I've ran probably over ten kits of rips - does my opinion count? Rips are garbage and I'd never waste my money on them again.

And the blood tests are useless, they know everybody's getting the gh serum test so they put shit in the "gh" that jacks the results through the roof often many times higher than results for similar doses of real pharm gh. Then they post all over the forums how rips are overdosed by 2 or 3 X. LMAO. 

Do your rips come with labels or do you receive the labels separately "for easier customs clearance"? Next time ask for hyge labels and you can switch from rips to hyges and still be running the exact same gh lmao. You're running blue tops bud.

----------


## 38jumper38

After 10 months in rips, the only results I see is on my bank account...............

----------


## kaptainkeezy04

> I've ran probably over ten kits of rips - does my opinion count? Rips are garbage and I'd never waste my money on them again.
> 
> And the blood tests are useless, they know everybody's getting the gh serum test so they put shit in the "gh" that jacks the results through the roof often many times higher than results for similar doses of real pharm gh. Then they post all over the forums how rips are overdosed by 2 or 3 X. LMAO. 
> 
> Do your rips come with labels or do you receive the labels separately "for easier customs clearance"? Next time ask for hyge labels and you can switch from rips to hyges and still be running the exact same gh lmao. You're running blue tops bud.


yes, your opinion counts.

----------


## calstate23

> "i have heard," and "many people believe" sounds like Fox News to me. If you haven't used riptropin or seen powder testing results on the stuff, then I dare say that you keep your uneducated opinion to yourself, because you don't know what you are talking about  Did you forget to say "I have also heard, and many people believe, that riptropins are good to go, and many of their users swear by them!"? The reality is that most people bashing on riptropin are people that have never used it, never had the powder tested at a lab, etc.

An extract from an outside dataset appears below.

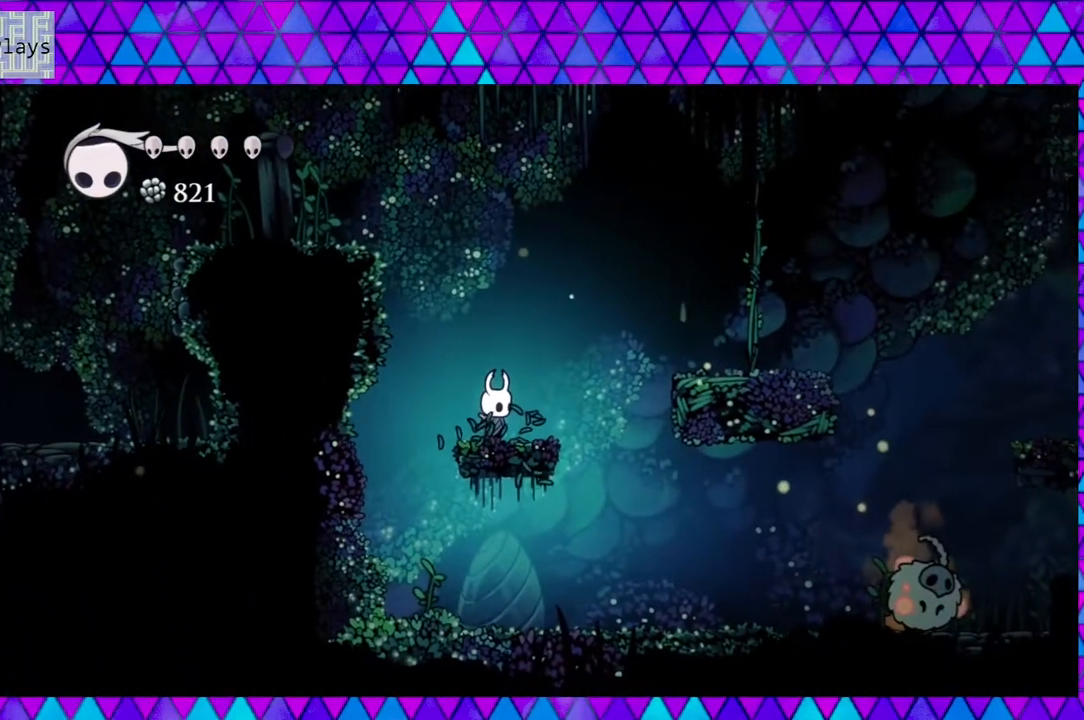
{"buttons": [], "left_stick": "center", "right_stick": "center", "events": []}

Yes, ALL off of FOX NEWS...I heard everything through the grape vine LOL...And since you post to Sgt. Hartman, "Yes, your opinion counts." I sure must have a great grape vine growing to be right on EVERYTHING I said...Including, Blood tests, not seeing physique results as one would expect, they CHINESE generics, Oh yeah, and that they are sh*t......That sounds to me like I have that grape vine growing in my own backyard...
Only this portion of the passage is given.